While monodon production was in decline for many years – largely due to the use of poor quality wild seed, which grows slowly and is disease-prone – Contractor noted that the Moana monodon broodstock from the company’s BMC were producing PLs that were performing much better and thus were gaining popularity among farmers.
He explained that in 2021 the company sold 300 million monodon post-larvae (PLs) to farmers in Gujarat and Andhra Pradesh and the demand was growing so quickly that they have now established six hatcheries and already sold more than 1 billion PLs in 2022.
Contractor outlined the marked improvements in the Moana monodon – which are now on their 19th generation – growth rates have increased to nearly 4 g per week, up from 2 g per week in 2008, and some farmers in Gujarat have been able to produce two crops a year, compared to one per year in the past.
Following years of decline India harvested a modest 34,000 tonnes of monodon in 2021-2022, but Contractor said that 70,000 tonnes is expected to be harvested in the 2022-2023 financial year and that this figure – at a conservative estimate – would be closer to half a million tonnes within five years.

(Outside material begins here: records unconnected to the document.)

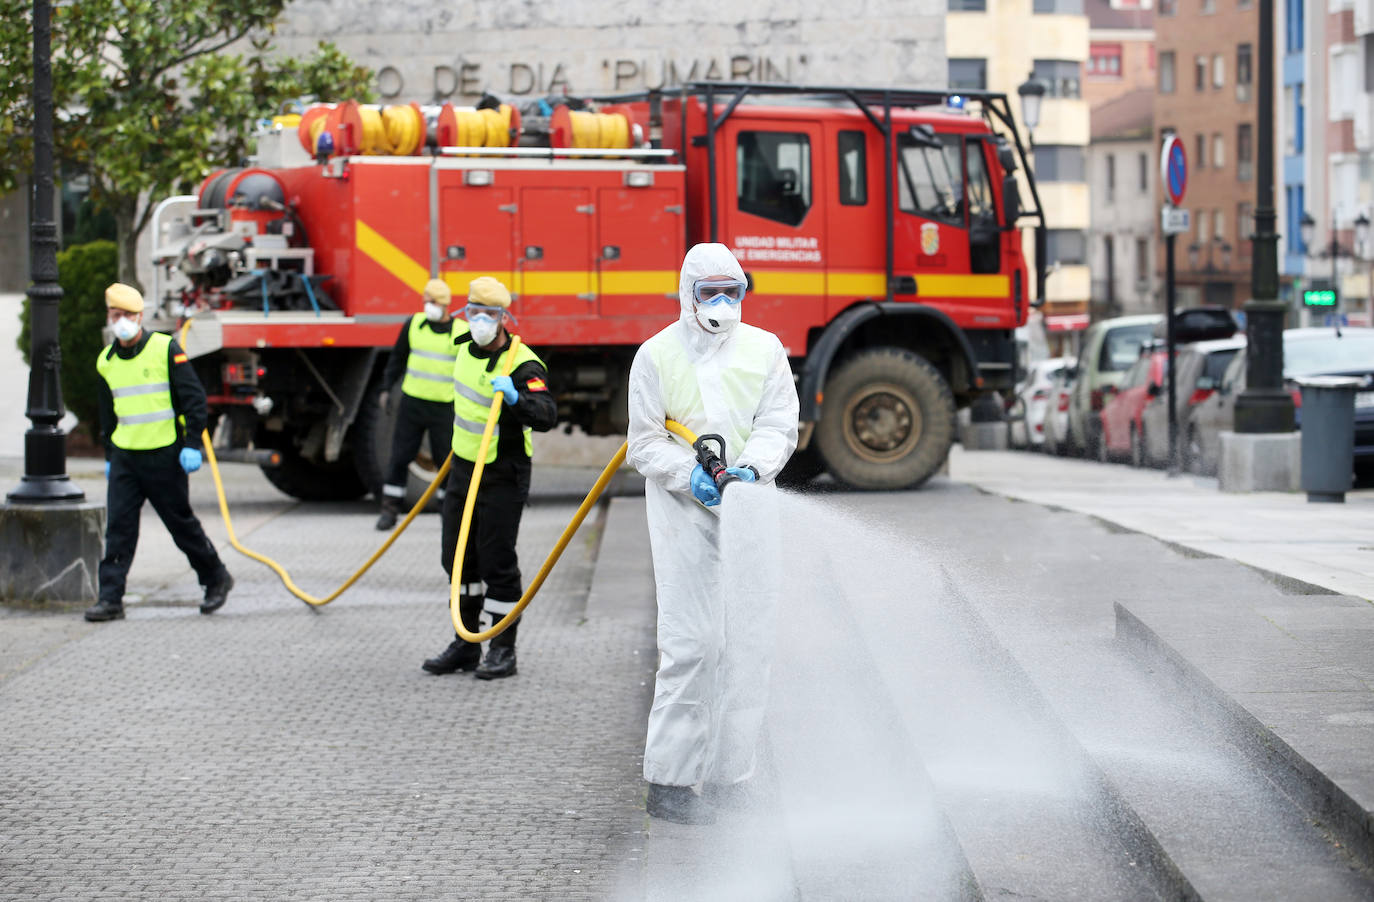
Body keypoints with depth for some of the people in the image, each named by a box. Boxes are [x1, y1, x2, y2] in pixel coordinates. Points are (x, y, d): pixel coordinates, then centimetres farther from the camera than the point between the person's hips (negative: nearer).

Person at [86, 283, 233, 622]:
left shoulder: (166, 349, -7)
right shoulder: (106, 361, 9)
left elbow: (194, 398, -7)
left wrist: (192, 445, -12)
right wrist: (109, 456, 20)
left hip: (165, 455, -4)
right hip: (124, 457, 4)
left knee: (181, 524, 5)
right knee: (118, 527, -3)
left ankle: (216, 578, 24)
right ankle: (110, 598, -2)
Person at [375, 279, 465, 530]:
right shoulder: (414, 325, 4)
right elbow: (397, 358, 14)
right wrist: (387, 388, 8)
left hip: (444, 407, -2)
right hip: (412, 403, 2)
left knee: (447, 461, 2)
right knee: (400, 457, 2)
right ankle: (390, 509, 10)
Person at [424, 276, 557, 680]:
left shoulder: (522, 365, -21)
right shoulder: (467, 347, 3)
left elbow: (547, 415, -34)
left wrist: (516, 399, -51)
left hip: (502, 478, -8)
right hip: (463, 468, 8)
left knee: (497, 562, -4)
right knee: (458, 558, 12)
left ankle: (503, 651, 7)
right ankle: (466, 645, 23)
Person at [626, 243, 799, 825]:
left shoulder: (765, 350, 8)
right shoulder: (657, 356, 1)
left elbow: (778, 426, 2)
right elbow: (645, 443, 0)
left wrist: (749, 467, -18)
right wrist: (690, 474, -17)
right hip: (683, 512, -4)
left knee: (748, 642, 4)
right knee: (691, 642, -11)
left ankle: (730, 775, 13)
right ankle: (670, 781, -5)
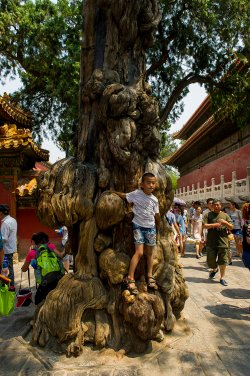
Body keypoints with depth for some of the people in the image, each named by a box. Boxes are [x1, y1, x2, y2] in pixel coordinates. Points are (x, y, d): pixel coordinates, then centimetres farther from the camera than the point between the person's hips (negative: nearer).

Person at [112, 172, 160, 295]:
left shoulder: (154, 200, 2)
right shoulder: (136, 194, -10)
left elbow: (157, 215, 13)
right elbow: (124, 196, 1)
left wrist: (158, 227, 21)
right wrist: (112, 192, -5)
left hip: (151, 227, 5)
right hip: (138, 226, -4)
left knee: (149, 253, 12)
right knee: (139, 252, -13)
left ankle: (150, 276, 24)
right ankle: (130, 278, -7)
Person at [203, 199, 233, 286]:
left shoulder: (225, 215, 9)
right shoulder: (208, 215, 4)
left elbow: (231, 227, 7)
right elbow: (205, 225, -6)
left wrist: (225, 222, -12)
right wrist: (215, 224, -17)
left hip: (223, 241, 0)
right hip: (211, 242, 0)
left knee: (223, 261, 1)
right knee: (210, 260, 8)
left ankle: (222, 278, 16)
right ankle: (214, 269, 41)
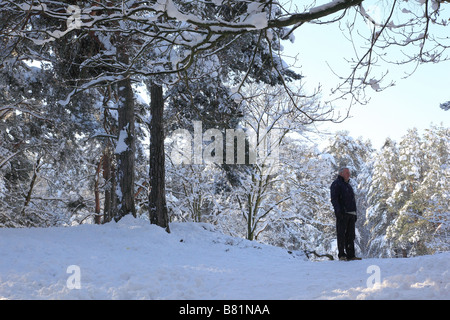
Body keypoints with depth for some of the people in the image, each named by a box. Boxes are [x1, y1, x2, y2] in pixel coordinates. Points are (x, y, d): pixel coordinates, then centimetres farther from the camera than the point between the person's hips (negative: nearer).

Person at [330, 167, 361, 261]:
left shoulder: (348, 185, 25)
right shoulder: (336, 184, 0)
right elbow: (334, 199, -11)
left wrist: (355, 213, 21)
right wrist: (338, 211, -22)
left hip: (351, 214, 8)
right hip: (342, 214, -8)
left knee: (350, 235, 5)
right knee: (341, 234, -7)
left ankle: (350, 255, 6)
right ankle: (342, 255, -7)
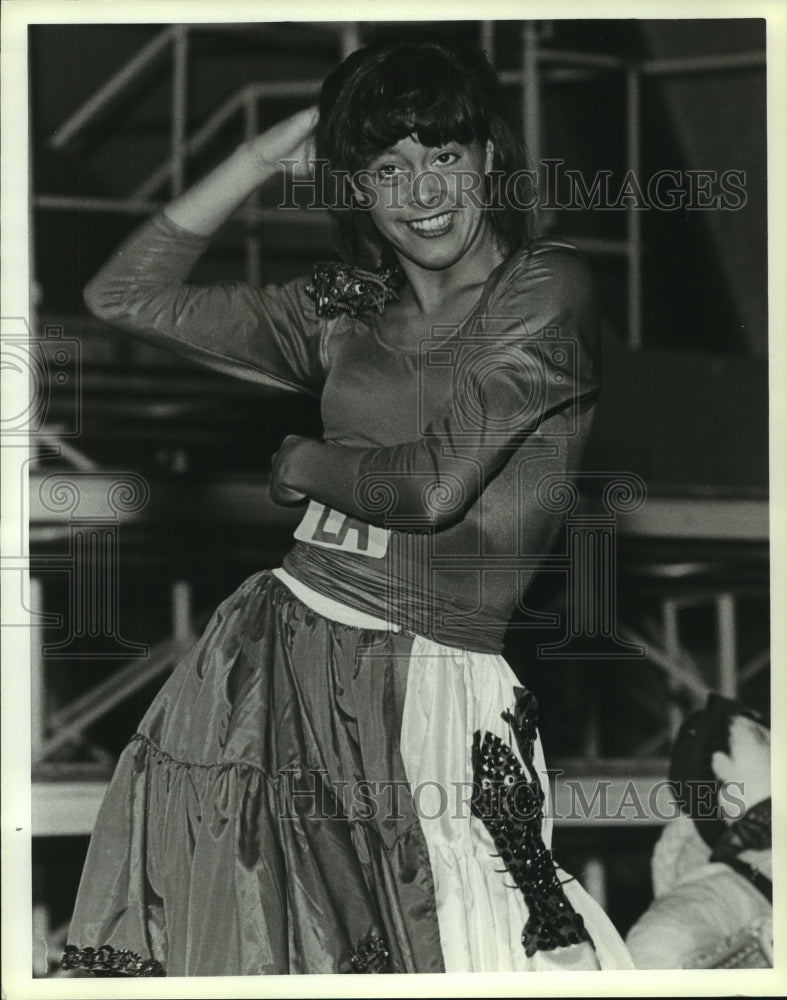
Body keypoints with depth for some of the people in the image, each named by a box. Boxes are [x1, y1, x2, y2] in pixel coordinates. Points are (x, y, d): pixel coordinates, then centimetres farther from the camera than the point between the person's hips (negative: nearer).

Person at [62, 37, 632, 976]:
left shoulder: (546, 289, -3)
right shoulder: (344, 310, 15)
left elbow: (437, 486, -11)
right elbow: (123, 295, 15)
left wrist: (302, 463, 7)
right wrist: (263, 155, 13)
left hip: (431, 679, -5)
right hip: (278, 647, 5)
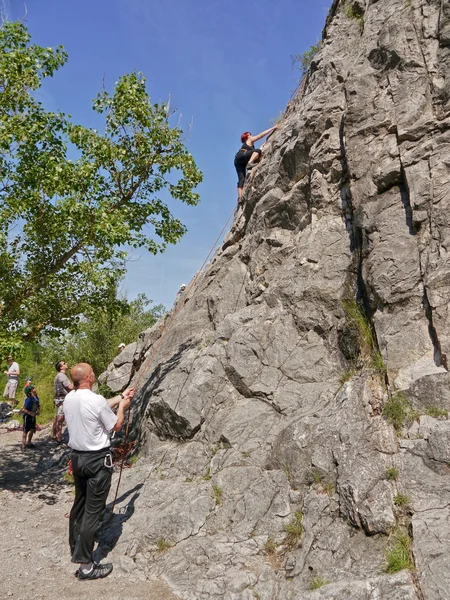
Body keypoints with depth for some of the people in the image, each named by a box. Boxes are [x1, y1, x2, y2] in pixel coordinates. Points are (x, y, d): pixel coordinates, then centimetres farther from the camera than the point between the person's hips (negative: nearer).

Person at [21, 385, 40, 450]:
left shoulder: (36, 398, -2)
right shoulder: (28, 399, -25)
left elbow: (38, 406, 14)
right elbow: (23, 409, -23)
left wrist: (38, 410, -5)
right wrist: (30, 413, -25)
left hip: (33, 416, 7)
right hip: (27, 416, -7)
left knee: (32, 430, 16)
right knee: (25, 431, 2)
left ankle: (29, 443, 32)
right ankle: (23, 445, 10)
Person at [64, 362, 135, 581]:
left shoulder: (69, 399, 0)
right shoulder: (96, 400, -23)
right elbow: (116, 426, -8)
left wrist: (120, 397, 23)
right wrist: (122, 407, 8)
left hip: (77, 456, 8)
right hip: (97, 460, -8)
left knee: (79, 503, 23)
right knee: (93, 510, 0)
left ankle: (75, 547, 40)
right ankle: (85, 565, 6)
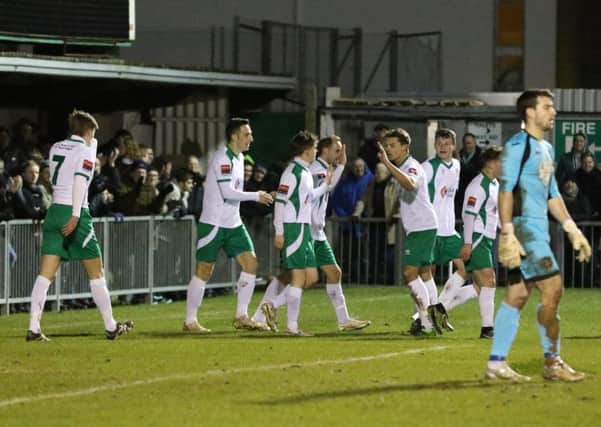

Factors that add to the appeal of monodon, according to Contractor, are that they are a native species and therefore more resistant to pathogens such as EHP than vannamei; that they require less technology and infrastructure to produce; and that they can be grown to over 50 g and therefore fetch premium prices, especially on the Japanese and EU markets.
Aa a result of these factors Contractor predicts that 80-90 percent of farmers in Gujarat will grow monodon next year, while he is now supplying farmers in Orissa, West Bengal and Andhra Pradesh too.
“India is all set to become the [world’s] leading producer of P. monodon. Bring back smile on the farmers’ face; make aquaculture more sustainable in India, providing P. monodon shrimp to the world market, which has better texture and taste,” he concluded.